Qwen3 training process
The capabilities of Qwen3 are built upon a foundation of extensive training data and a sophisticated multi-stage training process.
For pre-training, Qwen3 was trained on approximately 36 trillion tokens of data, nearly double the amount used for its predecessor, Qwen2.5. This dataset includes content gathered from the web and extracted from PDF-like documents. The team used their Qwen2.5-Math and Qwen2.5-Coder models to generate math and code data.
The pre-training itself occurred in three stages.
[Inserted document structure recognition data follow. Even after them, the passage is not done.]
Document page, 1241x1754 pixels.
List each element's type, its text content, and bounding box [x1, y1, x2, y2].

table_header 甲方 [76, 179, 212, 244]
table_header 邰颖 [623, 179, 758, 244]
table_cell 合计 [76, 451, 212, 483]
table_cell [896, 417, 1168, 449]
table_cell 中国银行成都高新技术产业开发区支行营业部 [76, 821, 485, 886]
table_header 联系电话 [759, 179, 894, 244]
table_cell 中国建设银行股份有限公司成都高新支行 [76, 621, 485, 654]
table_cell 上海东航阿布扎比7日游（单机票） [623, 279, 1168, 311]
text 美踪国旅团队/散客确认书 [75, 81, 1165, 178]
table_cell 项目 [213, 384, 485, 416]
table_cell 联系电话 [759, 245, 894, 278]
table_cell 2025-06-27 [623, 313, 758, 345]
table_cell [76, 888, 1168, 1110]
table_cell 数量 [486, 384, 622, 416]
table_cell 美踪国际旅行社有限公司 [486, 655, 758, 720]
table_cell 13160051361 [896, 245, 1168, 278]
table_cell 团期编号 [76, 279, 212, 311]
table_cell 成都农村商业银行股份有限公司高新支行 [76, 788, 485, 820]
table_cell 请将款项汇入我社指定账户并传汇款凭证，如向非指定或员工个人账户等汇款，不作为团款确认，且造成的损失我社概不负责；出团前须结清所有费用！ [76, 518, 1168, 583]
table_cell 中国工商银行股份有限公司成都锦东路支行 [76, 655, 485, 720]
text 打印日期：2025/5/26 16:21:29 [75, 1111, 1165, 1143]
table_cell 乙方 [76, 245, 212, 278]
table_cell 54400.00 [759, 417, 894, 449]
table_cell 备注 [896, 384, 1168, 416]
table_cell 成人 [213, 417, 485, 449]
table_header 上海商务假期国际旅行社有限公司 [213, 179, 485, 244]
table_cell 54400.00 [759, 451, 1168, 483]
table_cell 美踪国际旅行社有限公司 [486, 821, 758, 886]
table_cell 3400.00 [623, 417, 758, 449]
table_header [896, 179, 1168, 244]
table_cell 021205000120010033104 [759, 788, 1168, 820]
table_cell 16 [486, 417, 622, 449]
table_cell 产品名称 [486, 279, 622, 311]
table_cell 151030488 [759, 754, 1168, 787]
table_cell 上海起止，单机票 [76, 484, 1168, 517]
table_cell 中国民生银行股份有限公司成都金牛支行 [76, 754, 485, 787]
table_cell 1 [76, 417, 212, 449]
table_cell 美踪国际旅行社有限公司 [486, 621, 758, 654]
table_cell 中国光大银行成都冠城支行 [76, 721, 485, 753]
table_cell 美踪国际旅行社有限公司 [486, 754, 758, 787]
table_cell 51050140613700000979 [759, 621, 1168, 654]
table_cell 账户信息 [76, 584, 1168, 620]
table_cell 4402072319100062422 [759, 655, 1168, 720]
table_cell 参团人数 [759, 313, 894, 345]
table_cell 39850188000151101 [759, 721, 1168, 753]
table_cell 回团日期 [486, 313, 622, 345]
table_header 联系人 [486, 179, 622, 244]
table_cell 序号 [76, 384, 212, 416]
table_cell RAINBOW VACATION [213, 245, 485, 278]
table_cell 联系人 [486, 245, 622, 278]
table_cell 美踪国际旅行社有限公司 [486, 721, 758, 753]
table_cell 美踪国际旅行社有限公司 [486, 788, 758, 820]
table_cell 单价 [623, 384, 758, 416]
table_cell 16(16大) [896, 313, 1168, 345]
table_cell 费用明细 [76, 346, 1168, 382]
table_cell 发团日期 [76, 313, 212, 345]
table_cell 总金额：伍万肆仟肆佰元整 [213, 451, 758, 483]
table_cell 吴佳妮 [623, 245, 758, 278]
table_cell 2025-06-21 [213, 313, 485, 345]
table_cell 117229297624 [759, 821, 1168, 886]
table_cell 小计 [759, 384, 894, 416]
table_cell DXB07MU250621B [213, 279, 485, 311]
Initially, the models were trained on 30 trillion tokens using a 4K context window for basic language skills and general knowledge. The second stage focused on enhancing knowledge in STEM, coding, and reasoning by training on an additional 5 trillion tokens skewed towards these domains. Finally, high-quality, long-context data was used to extend the models' effective context length to 32K.
The post-training pipeline involved four stages to develop reasoning capabilities and integrate the hybrid thinking mode:
Long CoT cold start: Models were fine-tuned for foundational reasoning skills on examples including the CoT for reasoning tasks across math, coding, logic, and STEM problems.
Reasoning-based reinforcement learning (RL): The team used reinforcement learning techniques with rule-based rewards to improve the model's ability to explore complex reasoning paths effectively.
Thinking mode fusion: To integrate the fast, non-thinking mode, the reasoning-capable model from stage 2 was further fine-tuned on a mix of long CoT data and standard instruction-following data.
General reinforcement learning: Finally, RL was applied across over 20 general tasks (like following complex instructions, maintaining formats, and agentic behaviors) to refine overall abilities and minimize undesired outputs.
Where to access Qwen3
You can try Qwen3 through the Qwen Chat web interface. For developers and researchers, the post-trained models (like Qwen3-30B-A3B) and their base pre-trained versions are available on popular platforms such as Hugging Face, ModelScope, and Kaggle.
If you want to run a Qwen3 server, it is compatible with SGLang and vLLM. For local deployment, it is available on Ollama, LMStudio, MLX, llama.cpp, and KTransformers.